Gli stabilimenti balneari hanno un impatto importante sull’economia italiana, poiché il settore del turismo rappresenta circa il 6% del PIL del paese.
A Fiumicino, una fascia costiera a un’ora di macchina da Roma, i privilegi delle spiagge e la mancanza di una legge nazionale che li regoli sono i principali – se non gli unici – punti di discussione.
Gli operatori dei beach club, conosciuti in Italia come “lidi”, vanno dalle aziende che noleggiano lettini e ombrelloni alle aziende che gestiscono ristoranti e bar sulla spiaggia.
Secondo le regole sulla concorrenza dell’UE – note come Direttiva Bolkstein, concordate nel 2006 – le licenze dei beach club saranno messe a gara a partire da gennaio 2026, una mossa che minaccia la tradizione in cui i locali notturni sono gestiti dalla stessa famiglia e tramandati di generazione in generazione.
Il governo italiano ha rispettato in ritardo una direttiva volta ad aumentare la competitività attraverso la liberalizzazione del mercato in diversi settori.

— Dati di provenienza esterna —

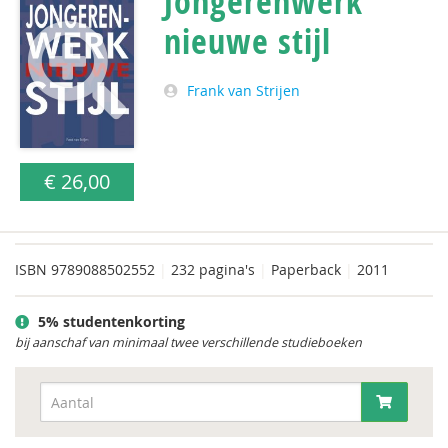
Jongerenwerk
nieuwe stijl
Frank van Strijen
€ 26,00
ISBN
9789088502552
|
232 pagina's
|
Paperback
|
2011
5% studentenkorting
bij aanschaf van minimaal twee verschillende studieboeken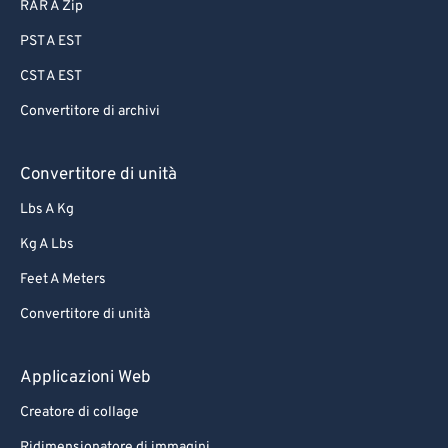
87
87
RAR A Zip
88
88
PST A EST
89
89
CST A EST
90
90
Convertitore di archivi
91
91
92
92
Convertitore di unità
93
93
Lbs A Kg
94
94
Kg A Lbs
95
95
Feet A Meters
96
96
Convertitore di unità
97
97
Applicazioni Web
98
98
99
99
Creatore di collage
Ridimensionatore di immagini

In risposta all’impatto della nuova legge, alcuni proprietari di stabilimenti balneari hanno scioperato, mentre altri si sono uniti per affrontare la sfida di perdere potenzialmente la licenza.

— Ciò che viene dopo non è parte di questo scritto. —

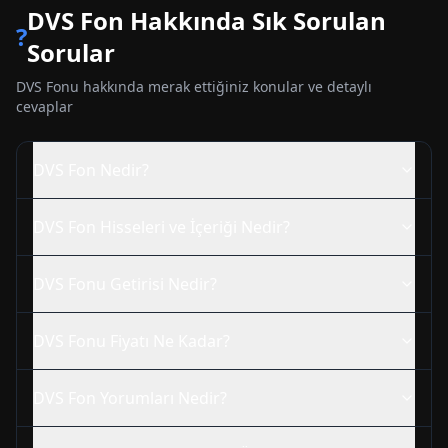
DVS
Fon Hakkında Sık Sorulan
?
Sorular
DVS
Fonu hakkında merak ettiğiniz konular ve detaylı
cevaplar
DVS
Fon Nedir?
DVS
Fon Hisseleri ve İçeriği Nedir?
DVS
Fonu Getirisi Nedir?
DVS
Fonu Fiyatı Ne Kadar?
DVS
Fon Yorumları Nedir?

“Uno stile di vita tramandato di generazione in generazione.”
Marco Libre, titolare di uno stabilimento balneare, ha formato un gruppo che rappresenta 11 imprenditori su un tratto di due chilometri del litorale di Fiumicino.
“L’obiettivo di questa iniziativa è partecipare al bando che sembra ormai inevitabile utilizzando i nostri migliori strumenti e competenze come rete d’impresa”, ha affermato Lepre.
“La nostra idea è quella di condividere progetti che permettano al comune locale di distinguersi e ottenere i voti più alti”.
Libre ha spiegato che il modo in cui opera il settore in Italia è molto diverso da quello degli altri Stati membri dell’UE, poiché è dominato da aziende a conduzione familiare.
“Hanno investito risorse e creato uno stile di vita che è stato tramandato di generazione in generazione”, ha aggiunto Lepre.
Gli stabilimenti balneari hanno un impatto importante sull’economia italiana, poiché il settore del turismo rappresenta circa il 6% del PIL del paese.
Tuttavia, il Consiglio di Stato – l’organo amministrativo italiano che funge da controllo giuridico per la pubblica amministrazione – ha recentemente stabilito che le concessioni non possono essere rinnovate automaticamente, aggiungendosi agli effetti della procedura di infrazione avviata dalla Commissione Europea nel 2020.
Alcune organizzazioni commerciali italiane, inclusa l’associazione dei lavoratori portuali del paese, Federbalneari, hanno deciso di riporre la loro fiducia negli sforzi del governo per risolvere la controversia.
“Abbiamo deciso di non scioperare perché crediamo che sia meglio sedersi allo stesso tavolo con tutte le parti coinvolte e lavorare insieme sulla riforma”, ha detto a Euronews Marco Morelli, presidente della Confederazione italiana dei sindacati.
Morelli ha affermato: “Siamo preparati a qualsiasi scenario. Ci auguriamo che il governo faccia la sua parte coordinandosi con la Commissione europea in questi negoziati molto complessi ed estenuanti”.
“Il governo Meloni ha raggiunto un documento formale per negoziare la riforma con la Commissione. È la prima volta in 15 anni e confidiamo nell’azione del governo”.
Gli sono state inflitte pesanti multe
Come ha spiegato a Euronews Elonora Poli, responsabile del Centro ricerche sulle politiche europee, le spiagge in Italia sono di proprietà statale e possono essere gestite a scopo di lucro attraverso concessioni assegnate da enti locali come regioni o comuni.
“Ma con il tempo che stringe”, ha detto, “e con un quadro giuridico così ambiguo, le conseguenze per l’Italia dell’assenza di una legge nazionale potrebbero essere molto significative”.
“L’Italia rischia di essere colpita da multe salate”, ha aggiunto Poli.
«Non è un problema iniziato con il governo Meloni, ma piuttosto una questione con cui il Paese si confronta da anni».
“Abbiamo bisogno di regole a livello nazionale per determinare come rinnovare le assegnazioni delle concessioni. Tutti i comuni e le regioni devono poi applicare queste regole”, ha concluso.